REQUIRED WORK: Copy out the data exactly as it appears, without a single image.

Collected data:
==================================================

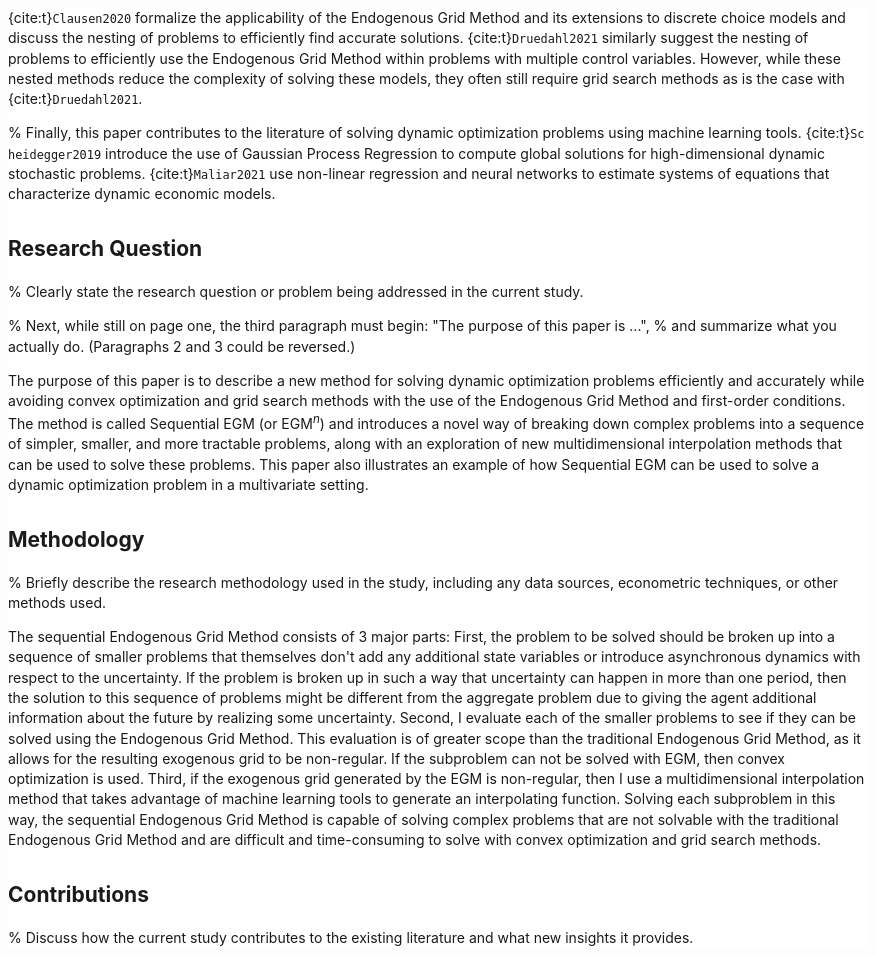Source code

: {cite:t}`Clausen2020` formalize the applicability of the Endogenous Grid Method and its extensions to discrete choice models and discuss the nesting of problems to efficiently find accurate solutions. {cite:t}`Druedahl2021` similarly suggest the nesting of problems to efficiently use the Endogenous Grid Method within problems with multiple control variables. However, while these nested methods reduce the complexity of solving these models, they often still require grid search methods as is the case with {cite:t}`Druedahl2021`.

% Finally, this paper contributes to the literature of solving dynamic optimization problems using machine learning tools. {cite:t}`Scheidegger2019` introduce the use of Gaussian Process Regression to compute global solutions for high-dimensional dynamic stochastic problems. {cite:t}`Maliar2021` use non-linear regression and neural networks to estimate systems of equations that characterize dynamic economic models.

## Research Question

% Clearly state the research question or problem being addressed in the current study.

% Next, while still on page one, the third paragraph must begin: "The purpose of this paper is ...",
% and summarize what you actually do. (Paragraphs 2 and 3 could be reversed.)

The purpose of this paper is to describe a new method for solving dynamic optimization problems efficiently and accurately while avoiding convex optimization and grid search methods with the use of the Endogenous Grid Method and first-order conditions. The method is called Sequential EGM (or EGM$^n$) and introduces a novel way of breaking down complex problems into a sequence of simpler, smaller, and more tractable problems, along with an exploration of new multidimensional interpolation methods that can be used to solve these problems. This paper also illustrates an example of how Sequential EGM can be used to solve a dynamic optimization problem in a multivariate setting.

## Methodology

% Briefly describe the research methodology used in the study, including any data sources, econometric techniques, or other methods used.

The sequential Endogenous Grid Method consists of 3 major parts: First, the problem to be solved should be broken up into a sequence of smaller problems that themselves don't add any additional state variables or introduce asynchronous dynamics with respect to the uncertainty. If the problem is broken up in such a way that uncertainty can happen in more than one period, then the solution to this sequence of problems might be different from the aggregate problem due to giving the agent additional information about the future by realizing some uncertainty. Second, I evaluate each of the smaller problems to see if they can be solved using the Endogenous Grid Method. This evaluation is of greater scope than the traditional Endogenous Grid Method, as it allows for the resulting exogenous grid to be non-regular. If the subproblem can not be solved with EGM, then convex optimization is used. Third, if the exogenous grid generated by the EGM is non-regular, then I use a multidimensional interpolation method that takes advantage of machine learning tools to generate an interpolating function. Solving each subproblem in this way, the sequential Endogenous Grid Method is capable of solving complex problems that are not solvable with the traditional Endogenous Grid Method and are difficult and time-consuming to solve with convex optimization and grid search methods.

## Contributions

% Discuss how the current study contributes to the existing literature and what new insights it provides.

==================================================

SOLUTION TO THIS PROBLEM:
Source code

: {cite:t}`Clausen2020` formalize the applicability of the Endogenous Grid Method and its extensions to discrete choice models and discuss the nesting of problems to efficiently find accurate solutions. {cite:t}`Druedahl2021` similarly suggest the nesting of problems to efficiently use the Endogenous Grid Method within problems with multiple control variables. However, while these nested methods reduce the complexity of solving these models, they often still require grid search methods as is the case with {cite:t}`Druedahl2021`.

% Finally, this paper contributes to the literature of solving dynamic optimization problems using machine learning tools. {cite:t}`Scheidegger2019` introduce the use of Gaussian Process Regression to compute global solutions for high-dimensional dynamic stochastic problems. {cite:t}`Maliar2021` use non-linear regression and neural networks to estimate systems of equations that characterize dynamic economic models.

## Research Question

% Clearly state the research question or problem being addressed in the current study.

% Next, while still on page one, the third paragraph must begin: "The purpose of this paper is ...",
% and summarize what you actually do. (Paragraphs 2 and 3 could be reversed.)

The purpose of this paper is to describe a new method for solving dynamic optimization problems efficiently and accurately while avoiding convex optimization and grid search methods with the use of the Endogenous Grid Method and first-order conditions. The method is called Sequential EGM (or EGM$^n$) and introduces a novel way of breaking down complex problems into a sequence of simpler, smaller, and more tractable problems, along with an exploration of new multidimensional interpolation methods that can be used to solve these problems. This paper also illustrates an example of how Sequential EGM can be used to solve a dynamic optimization problem in a multivariate setting.

## Methodology

% Briefly describe the research methodology used in the study, including any data sources, econometric techniques, or other methods used.

The sequential Endogenous Grid Method consists of 3 major parts: First, the problem to be solved should be broken up into a sequence of smaller problems that themselves don't add any additional state variables or introduce asynchronous dynamics with respect to the uncertainty. If the problem is broken up in such a way that uncertainty can happen in more than one period, then the solution to this sequence of problems might be different from the aggregate problem due to giving the agent additional information about the future by realizing some uncertainty. Second, I evaluate each of the smaller problems to see if they can be solved using the Endogenous Grid Method. This evaluation is of greater scope than the traditional Endogenous Grid Method, as it allows for the resulting exogenous grid to be non-regular. If the subproblem can not be solved with EGM, then convex optimization is used. Third, if the exogenous grid generated by the EGM is non-regular, then I use a multidimensional interpolation method that takes advantage of machine learning tools to generate an interpolating function. Solving each subproblem in this way, the sequential Endogenous Grid Method is capable of solving complex problems that are not solvable with the traditional Endogenous Grid Method and are difficult and time-consuming to solve with convex optimization and grid search methods.

## Contributions

% Discuss how the current study contributes to the existing literature and what new insights it provides.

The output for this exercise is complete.